Divulgação |
|
|
Vereador Rafael Sedemak (PV) diz que denúncia é perseguição |
Em uma sessão conturbada, marcada pela presença da polícia e registro de boletim de ocorrência, foi votado na quarta-feira (1) na Câmara de Iacanga (50 quilômetros de Bauru), o pedido protocolado pelo presidente do PMDB no município, Valdir de Carli, para extinguir o cargo do vereador Rafael Geovani Delaporta Sedemak (PV) por ter cometido suposta ilegalidade por advogar contra o Estado. Por quatro votos a três, Sedemak continua ocupando a cadeira, pelo menos por enquanto, porque há mais dois processos judiciais em curso sobre o mesmo assunto.

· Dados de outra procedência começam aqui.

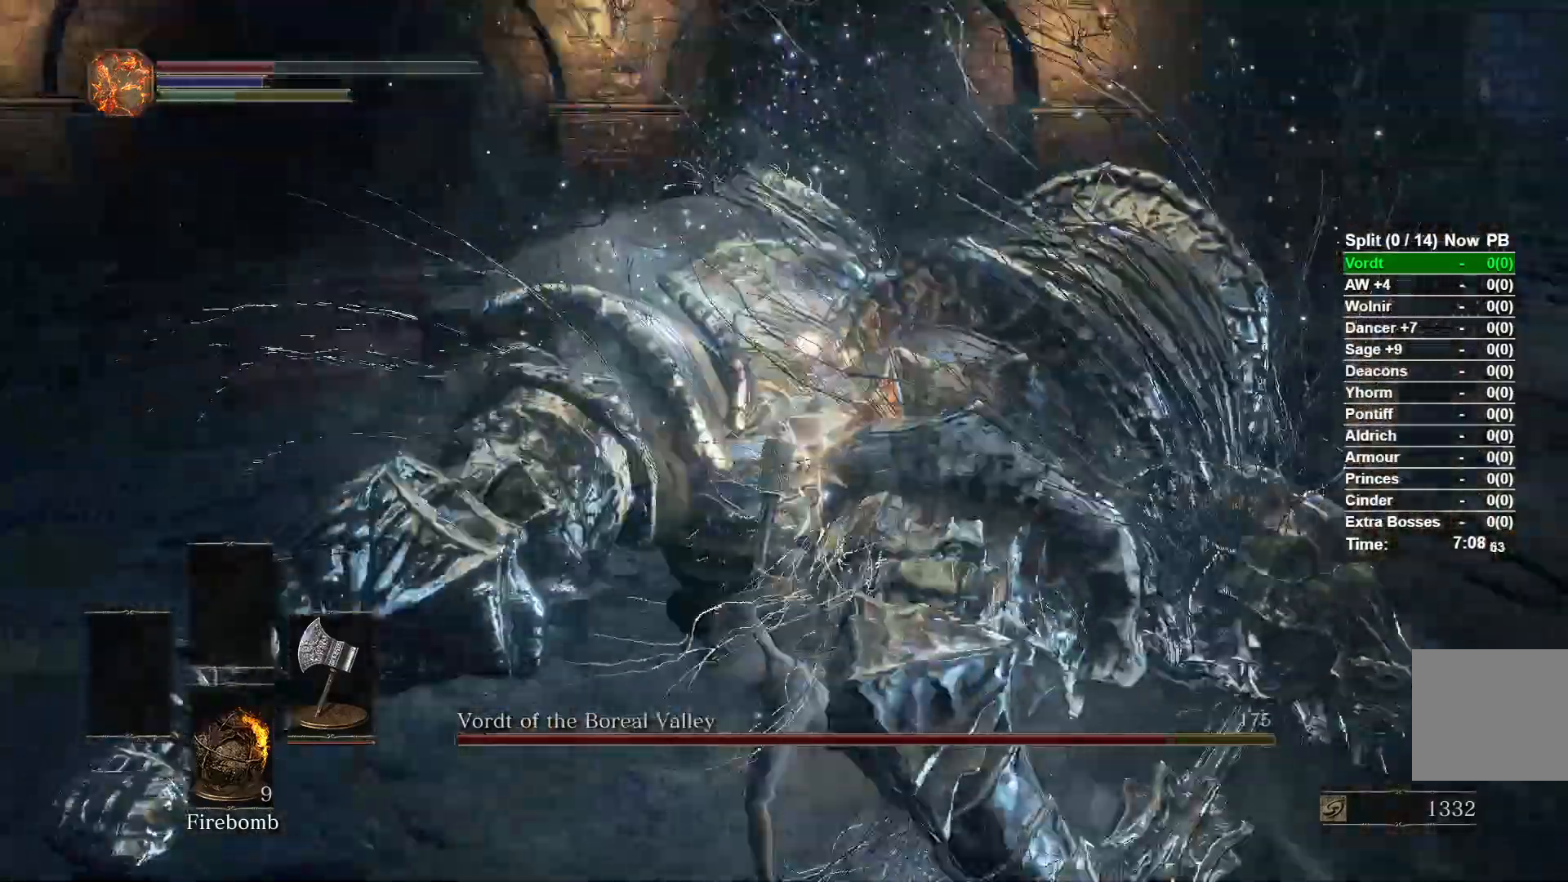
{"dt_ms": 500, "buttons": [], "left_stick": "up", "right_stick": "right", "events": []}
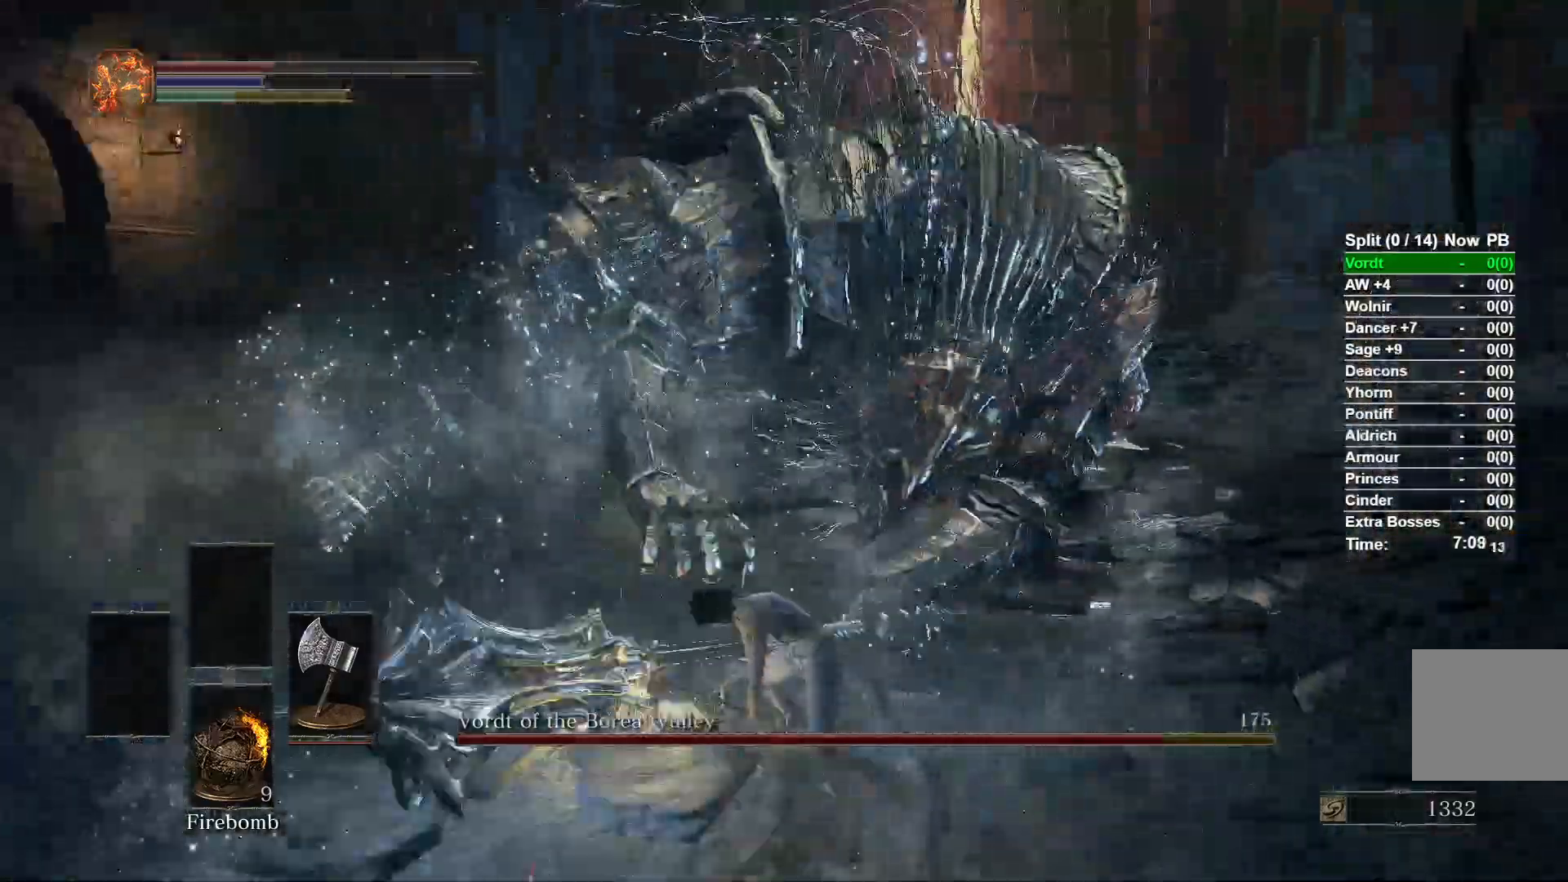
{"dt_ms": 500, "buttons": [], "left_stick": "down", "right_stick": "right", "events": [[350, "left_stick", "left"], [500, "left_stick", "down"]]}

O presidente do Legislativo, Antonio Carlos Almeida (PT), negou que houve tumulto na sessão ordinária, mesmo com a presença da polícia na Casa. Para ele, apenas houve um entendimento diferente para interpretação de um mesmo fato. “A vereadora Dinorá Gomes de Moraes (PSDB) queria participar da sessão e votar. Porém, ela pediu afastamento e apresentou atestado médico de 30 de março a 3 de abril. Por consequência, ela não pôde participar.” A tucana esteve na sessão, mas o petista não a deixou entrar no plenário para participar da sessão.
Almeida explicou nessa quinta (2) que qualquer que fosse a atitude dele na sessão, o caso criaria insatisfação à vereadora e à bancada que apoia o atual governo municipal. “Eu consultei o (Departamento) Jurídico e respeitei o atestado (médico) de afastamento dela. Entendo que se a vereadora queria participar (da reunião) deveria ter pedido alta ao médico. Se eu a deixasse votar, a bancada de oposição faria boletim de ocorrência contra. Como não deixei, a bancada de situação fez o BO, porque eu impedi a entrada dela no plenário.”
Almeida entende que mesmo a não participação da vereadora não influenciou no resultado do arquivamento da denúncia. “O Sedemak não votou porque ele estava envolvido. Então, ficaram 8 vereadores em condições de voto. Se ela entrasse em plenário, a votação ficaria empatada e eu votaria a favor do arquivamento. Não vejo problema na minha atitude,” explicou.
A primeira tentativa de cassação do mandato de Rafael Sedemak foi indeferida pelo presidente da Casa há poucos dias. O autor do pedido não tinha legitimidade, segundo Almeida. Na sexta-feira (27 de março), o presidente do PMDB local entrou com a mesma representação e como ele tinha legitimidade, o presidente do Legislativo diz que colocou em votação o pedido de extinção de mandato. “Eu cumpri meu dever. Acontece que o pessoal da situação, que tinha interesse no afastamento do Rafael, levou a vereadora para a sessão e queria forçar a entrada dela.”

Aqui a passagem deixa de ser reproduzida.